*Skeletal landmark data*:
BEGIN

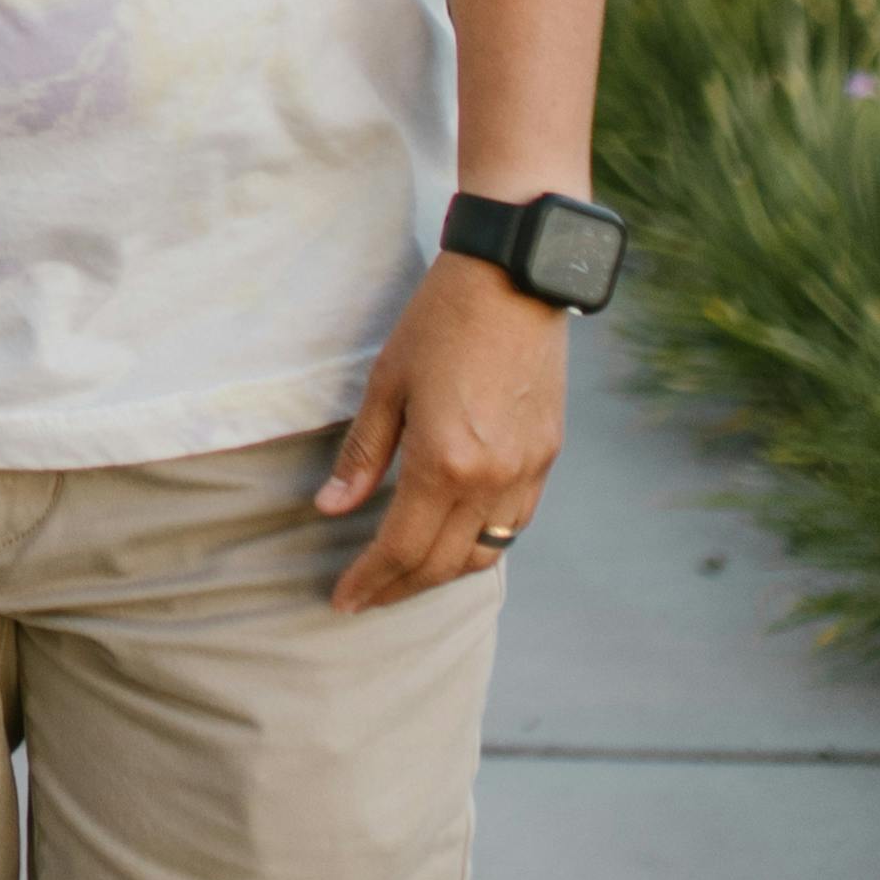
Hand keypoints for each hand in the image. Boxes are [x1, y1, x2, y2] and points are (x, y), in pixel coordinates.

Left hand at [319, 253, 569, 610]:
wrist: (514, 278)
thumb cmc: (440, 321)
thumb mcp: (387, 383)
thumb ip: (363, 455)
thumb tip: (331, 508)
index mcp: (444, 463)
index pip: (401, 547)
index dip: (370, 581)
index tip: (343, 601)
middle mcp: (492, 479)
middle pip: (442, 563)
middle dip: (400, 588)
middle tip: (367, 599)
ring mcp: (527, 470)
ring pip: (486, 552)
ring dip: (443, 572)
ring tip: (406, 575)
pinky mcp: (548, 455)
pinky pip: (515, 522)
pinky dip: (483, 541)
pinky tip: (456, 537)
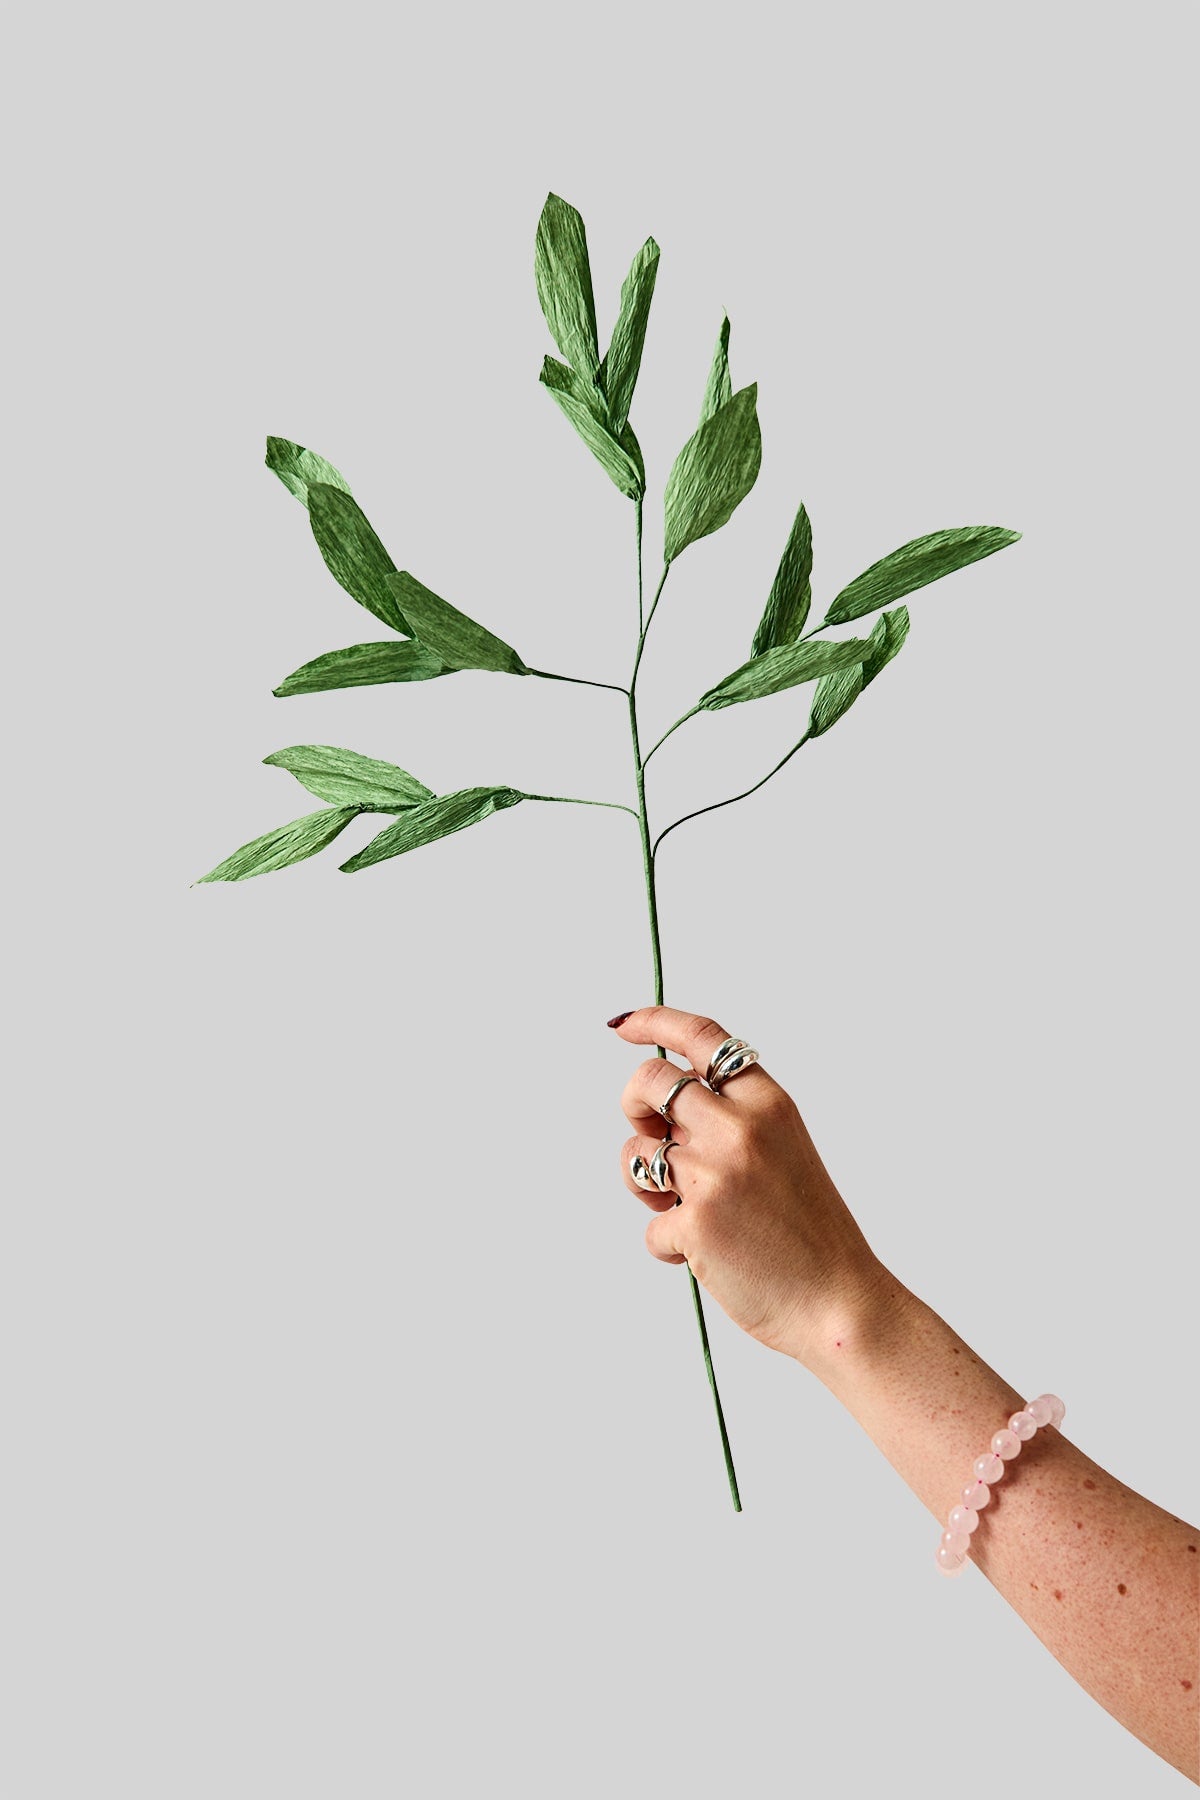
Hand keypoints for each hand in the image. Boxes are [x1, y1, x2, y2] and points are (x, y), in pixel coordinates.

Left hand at [611, 1005, 884, 1373]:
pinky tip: (708, 1257)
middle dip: (633, 1104)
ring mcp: (713, 1174)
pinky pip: (649, 1224)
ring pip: (636, 1153)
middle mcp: (738, 1128)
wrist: (839, 1304)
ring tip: (684, 1209)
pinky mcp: (693, 1223)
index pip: (701, 1036)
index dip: (653, 1022)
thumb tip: (659, 1108)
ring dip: (646, 1182)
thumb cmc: (809, 1234)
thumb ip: (730, 1120)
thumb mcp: (784, 1151)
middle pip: (647, 1082)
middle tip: (651, 1135)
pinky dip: (668, 1244)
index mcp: (768, 1103)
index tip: (624, 1025)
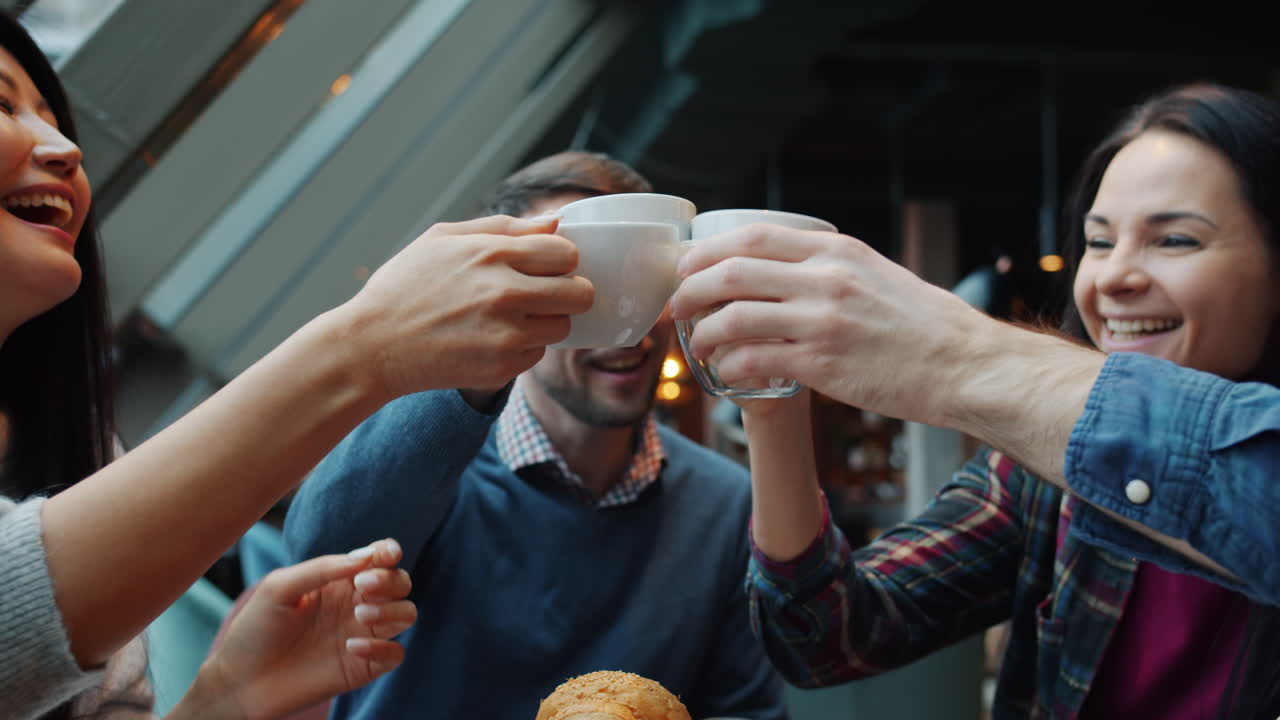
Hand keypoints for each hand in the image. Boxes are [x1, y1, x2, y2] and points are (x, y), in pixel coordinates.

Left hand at [194, 539, 414, 719]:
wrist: (239, 681)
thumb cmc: (255, 630)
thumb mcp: (280, 587)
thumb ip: (322, 568)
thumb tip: (365, 557)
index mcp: (339, 581)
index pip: (378, 559)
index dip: (388, 552)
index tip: (385, 555)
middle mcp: (356, 605)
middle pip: (400, 583)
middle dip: (390, 580)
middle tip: (363, 586)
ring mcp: (362, 635)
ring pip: (406, 614)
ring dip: (392, 610)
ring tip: (360, 614)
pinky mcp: (363, 667)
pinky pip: (395, 654)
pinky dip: (383, 647)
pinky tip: (351, 647)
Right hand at [340, 215, 593, 400]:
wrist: (372, 346)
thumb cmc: (406, 286)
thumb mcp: (444, 238)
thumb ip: (504, 228)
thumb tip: (555, 221)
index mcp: (492, 254)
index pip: (567, 252)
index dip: (560, 259)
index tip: (546, 266)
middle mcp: (505, 293)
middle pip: (580, 293)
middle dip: (569, 291)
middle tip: (544, 295)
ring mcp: (506, 334)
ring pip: (563, 327)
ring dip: (546, 322)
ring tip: (510, 318)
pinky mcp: (502, 367)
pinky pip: (537, 354)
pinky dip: (523, 348)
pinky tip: (491, 340)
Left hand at [670, 223, 988, 425]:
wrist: (964, 365)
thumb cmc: (923, 327)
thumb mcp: (876, 275)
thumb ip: (830, 271)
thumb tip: (784, 277)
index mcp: (836, 250)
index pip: (753, 235)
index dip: (707, 250)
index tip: (686, 266)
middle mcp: (825, 278)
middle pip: (731, 270)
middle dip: (689, 288)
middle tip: (675, 307)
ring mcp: (822, 319)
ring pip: (734, 315)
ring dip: (703, 332)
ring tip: (697, 346)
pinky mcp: (822, 362)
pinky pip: (754, 359)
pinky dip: (730, 366)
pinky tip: (727, 374)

END

*Exercise details*:
Would you copy out all the data exactly, without the images?

*Finished exercise*:
Hand keypoints for each hand in the image. Boxes are [x1, y1, x2, y2] and points are (x, y), in pixel coordinates.

Left hand at [319, 253, 569, 610]:
wrist: (514, 278)
thumb cmc: (440, 321)
thumb mcp: (387, 383)
thumb ip: (363, 455)
thumb tip: (331, 508)
index mcp: (444, 463)
index pip: (401, 547)
index dip: (370, 581)
index tip: (343, 601)
middle mcp: (492, 479)
middle pip: (442, 563)
middle dip: (400, 588)
middle tip: (367, 599)
ring mcp: (527, 470)
ring pip: (486, 552)
ring dip: (443, 572)
ring tip: (406, 575)
pinky mcp: (548, 455)
pinky pip: (515, 522)
pinky dip: (483, 541)
pinky tip: (456, 537)
Hand keypoints for each hand in the image. Boxes are [x1, y1, x2, y2] and points are (x, y), in pixel coordinates.

Left hand at [611, 1005, 884, 1373]:
pinky tip: (708, 1257)
middle dip: (633, 1104)
ring mcp: (713, 1174)
pinky pip: (649, 1224)
ring pip: (636, 1153)
middle mcp: (738, 1128)
wrist: (839, 1304)
ring tip: (684, 1209)
pinky mcp: (693, 1223)
index pip: (701, 1036)
index dip: (653, 1022)
thumb tip: (659, 1108)
ring dip: (646, 1182)
thumb cmc: (809, 1234)
thumb ip: (730, 1120)
thumb mcp: (784, 1151)
middle pip: (647, 1082)
middle tip: (651, 1135)
pinky dip: (668, 1244)
index mcp: (768, 1103)
index tip: (624, 1025)
Hand keypoints for each hand in the image. Boxes are [x1, y1, x2, y2] and points are (x, y), in pixel coordinates.

Left hand at [194, 539, 414, 719]:
wrist: (239, 681)
thumb cmc: (255, 630)
thumb mcp: (280, 587)
thumb ip: (322, 568)
thumb tip: (365, 557)
index mcp: (339, 581)
index pip: (378, 559)
index dip: (388, 552)
index tip: (385, 555)
middle mcp: (356, 605)
middle pip: (400, 583)
middle dip: (390, 580)
middle tip: (363, 586)
ring mcp: (362, 635)
ring pip: (406, 614)
ring dip: (392, 610)
ring tip: (360, 614)
pinky mcp: (363, 667)
pinky pip: (395, 654)
pinky dip: (383, 647)
pinky tip: (351, 647)
Right hand at [340, 215, 593, 400]:
wrist: (372, 346)
thumb cmc: (406, 286)
thumb mcp: (444, 238)
thumb ip: (504, 228)
thumb tip: (555, 221)
index mcp: (492, 254)
index pip: (567, 252)
index dip: (560, 259)
index tip: (546, 266)
middle mcp: (505, 293)
middle pip: (580, 293)
middle dip: (569, 291)
middle tip: (544, 295)
ring mcp: (506, 334)
ring pip: (563, 327)
ring dip: (546, 322)
ring tip: (510, 318)
pinky mcp: (502, 367)
pinky pip: (537, 354)
pinky dip: (523, 348)
pinky tip: (491, 340)
Left hand at [670, 223, 988, 425]:
wrist: (964, 365)
thumb cmc: (923, 327)
thumb mcp: (876, 275)
thumb ip: (830, 271)
thumb tip: (784, 277)
index mcp: (836, 250)
index pip: (753, 235)
index dip: (707, 250)
index tip: (686, 266)
middle mcp: (825, 278)
middle pip: (731, 270)
middle dip: (689, 288)
middle tip: (675, 307)
ring mcp: (822, 319)
ring pip: (734, 315)
ring dip: (703, 332)
ring tip: (697, 346)
pinky mcp: (822, 362)
pinky pip: (754, 359)
pinky dip: (730, 366)
pinky tip: (727, 374)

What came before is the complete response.